==== Excerpted text

I want to define this programmatically instead of with a CLI, so I made an artisan command:

/* routes/console.php */
Artisan::command('refresh-my-tables', function() {
    $numbers = include __DIR__ . './../database/migrations/2023_05_03_175125_create_my_table_numbers_table.php';
    $files = include __DIR__ . './../database/migrations/2023_05_08_160034_create_my_table_files_table.php';
    $orders = include __DIR__ . './../database/migrations/2023_05_03_175124_create_my_table_orders_table.php';
    $parent = include __DIR__ . './../database/migrations/2023_05_03_171245_create_my_table_table.php';

    // These are ordered intentionally to deal with foreign key constraints
    $numbers->down();
    $files->down();
    $orders->down();
    $parent->down();
    $parent->up();
    $orders->up();
    $files->up();
    $numbers->up();

    (new Database\Seeders\MyTableSeeder)->run();
});

Just need a simple php artisan refresh-my-tables

This feels... wrong. Specifically the include [long absolute filename]. I had thought Laravel, in the past, had a way to hook into migrations by name (letting PSR-4 handle finding the classes), but now, php artisan make:migration builds a file that returns an anonymous Migration extended class.

========
==== Recorded information

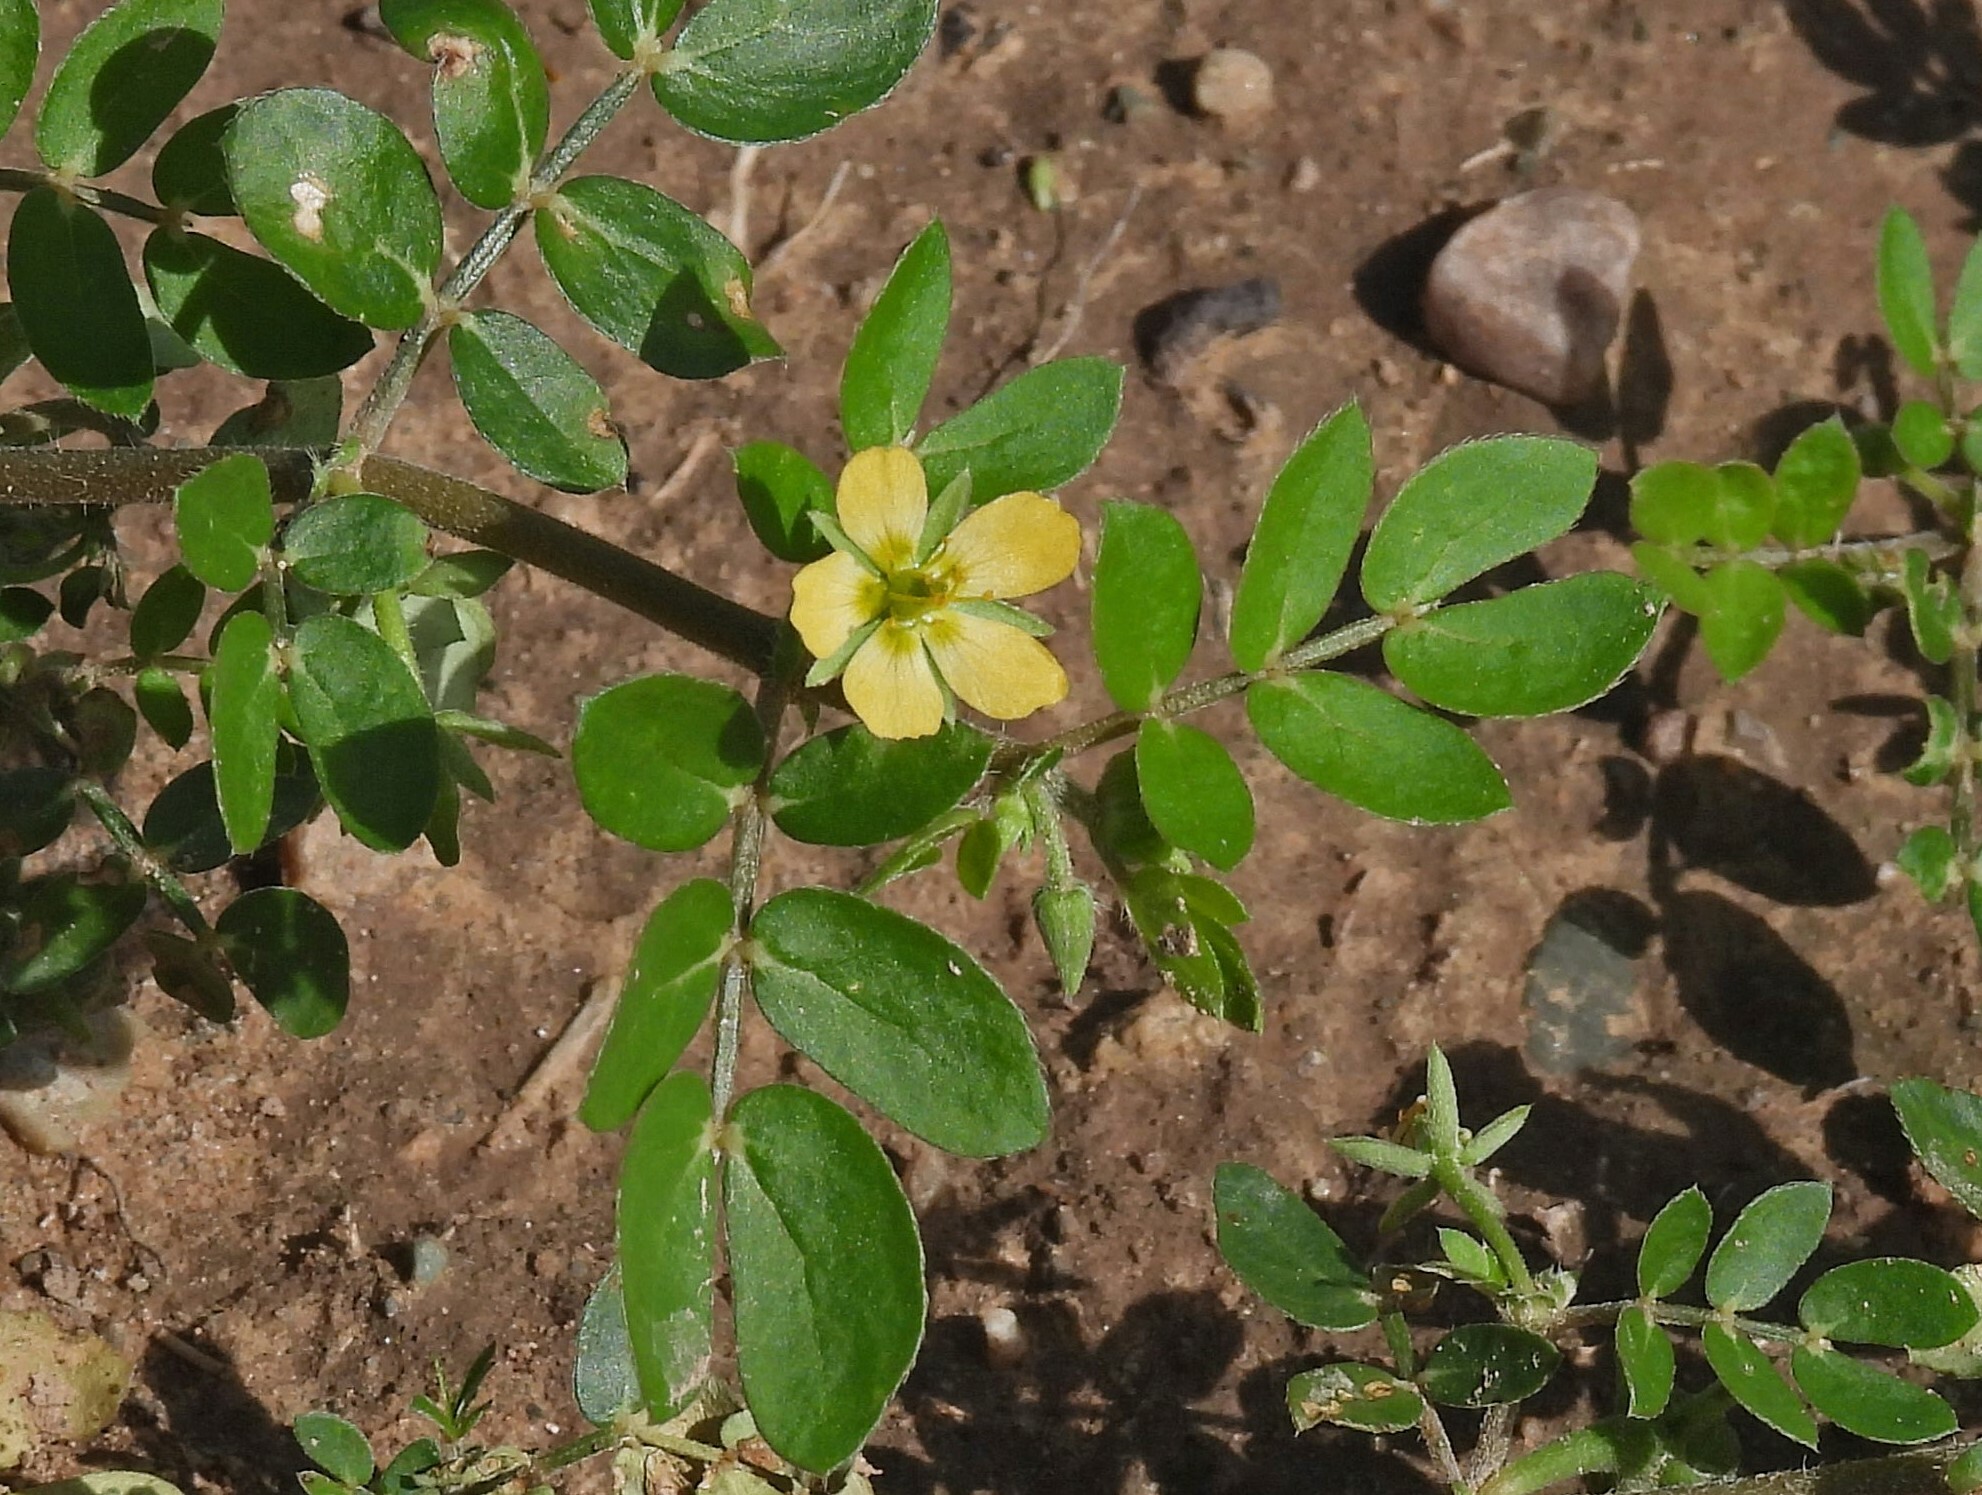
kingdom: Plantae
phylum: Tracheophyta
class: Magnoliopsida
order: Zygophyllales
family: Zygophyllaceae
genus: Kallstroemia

========

Short task: Set down, word for word, everything in the Laravel migration excerpt from "(new Database\Seeders\MyTableSeeder)->run();" down to "Migration extended class.".

Response:
(new Database\Seeders\MyTableSeeder)->run();
});

Just need a simple php artisan refresh-my-tables

This feels... wrong. Specifically the include [long absolute filename]. I had thought Laravel, in the past, had a way to hook into migrations by name (letting PSR-4 handle finding the classes), but now, php artisan make:migration builds a file that returns an anonymous Migration extended class.